Breogan con la Torre de Hercules

Seguro que muchos de nuestros lectores han escuchado alguna vez aquello de las siete naciones celtas. En principio la denominación servía para referirse a los territorios cuya lengua fuese de origen celta. El término ‘celta’ en el ámbito de la lingüística es problemático, pero eso ahora poco nos importa. Según este criterio, las naciones celtas serían: Irlanda, Escocia e isla de Man (donde se habla goidélico, es decir, gaélico), Gales, Cornualles y Bretaña (donde se habla britónico). Pero falta una ¿no? La séptima sería…Galicia.

Bien, si el criterio es el de la lengua, evidentemente Galicia no pertenecería al club porque la variante celta que se hablaba desapareció con…seguro que estáis pensando en los romanos, ¿verdad? Pues resulta que fueron los suevos, unos ‘bárbaros’ por cierto que muy romanizados y que, por así decir, ya venían aprendidos, esto es, hablando un requintado latín, los que más bien impusieron el idioma matriz del que se formaría el gallego. Ahora que entonces tampoco Cornualles ni Isla de Man serían celtas pues tanto la lengua de Cornualles como la lengua de Man desaparecieron como lenguas naturales. La primera hace cosa de un siglo, la segunda un poco antes. 

Por eso se tiende a considerar la condición celta de un país en base a otros criterios: costumbres, paisajes, tradiciones…El celtismo invadió a la recatada hasta entonces historiografía gallega del siglo XIX, que no abandonó el romanticismo ni cuando el naturalismo de un Zola era cosa del pasado. El propio himno repite con emocionada voz lo de fillos de Breogán. ¿Y quien era este Breogán, cuya escultura acompaña a la torre de Hércules, en A Coruña?

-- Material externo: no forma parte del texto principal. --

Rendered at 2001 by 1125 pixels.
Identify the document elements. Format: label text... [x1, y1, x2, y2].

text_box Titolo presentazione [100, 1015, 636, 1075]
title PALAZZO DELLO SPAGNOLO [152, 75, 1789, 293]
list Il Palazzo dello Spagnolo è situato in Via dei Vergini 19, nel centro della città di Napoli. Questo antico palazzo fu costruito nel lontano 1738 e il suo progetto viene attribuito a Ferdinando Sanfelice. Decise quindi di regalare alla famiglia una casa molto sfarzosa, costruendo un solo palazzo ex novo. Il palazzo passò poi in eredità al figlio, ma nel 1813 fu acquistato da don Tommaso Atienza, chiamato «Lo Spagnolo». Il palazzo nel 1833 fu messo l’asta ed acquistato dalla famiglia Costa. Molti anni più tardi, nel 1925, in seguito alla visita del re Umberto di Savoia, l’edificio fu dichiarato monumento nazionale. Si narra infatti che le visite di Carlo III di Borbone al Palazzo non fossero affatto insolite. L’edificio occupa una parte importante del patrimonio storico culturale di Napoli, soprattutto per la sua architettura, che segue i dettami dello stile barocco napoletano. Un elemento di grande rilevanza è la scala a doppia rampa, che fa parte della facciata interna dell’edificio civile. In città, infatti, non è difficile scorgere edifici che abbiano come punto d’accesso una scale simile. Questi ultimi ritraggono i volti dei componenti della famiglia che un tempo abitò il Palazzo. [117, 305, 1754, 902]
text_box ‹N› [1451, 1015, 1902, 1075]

Breogán es un héroe legendario que fundó la ciudad de Brigantium (la actual Coruña…o el actual Betanzos). Breogán, además, nombre de raigambre indudablemente celta, significaría “jefe de una briga (otero, monte)”. La raíz brig tuvo una fertilidad notable en la toponimia gallega cuando se transformó (esto no son elucubraciones de quien os escribe, sino resultados señalados por la ciencia lingüística) en el -bre tan presente en estos lares: Alcabre, Cecebre, O Grove…

El Breogán semilegendario aparece mencionado en el Libro de las Invasiones irlandés. Este texto data del siglo XII, pero se sabe que recoge leyendas orales que se remontan al VI. Según se narra, Breogán sería rey de un gran territorio de la península ibérica. Después de fundar Brigantium, Breogán mandó construir un gran faro…¡la torre de Hércules! Uno de los hijos de Breogán, Ith, se subió a la torre una mañana clara de invierno. De algún modo, vio reflejados los colores verdes de una húmeda y distante tierra, mar adentro. Ith acababa de descubrir Irlanda.

Se lanzó a por ella en una expedición pero, al arribar a las costas irlandesas, Ith y los suyos fueron asesinados por los Tuatha Dé Dannan. Enterado del suceso, su hermano Mil, con sus hijos (los nietos de Breogán) y la ayuda de las artes mágicas de Aimirgin, invadieron la isla eliminando a los Tuatha. 

La historia del linaje de Breogán es apasionante, Torre de Hércules incluida. Algunos investigadores ven en ella un poso de realidad histórica. Una migración de población celta desde el norte peninsular se asentaría en Irlanda y desalojaría a los antiguos moradores. Por lo que en última instancia, la misma Irlanda debería su propia naturaleza celta a los gallegos, que entonces como siempre no dudaron en echarse al monte de la mar ni temieron los rigores del océano. Son un pueblo de emigrantes, sí señor.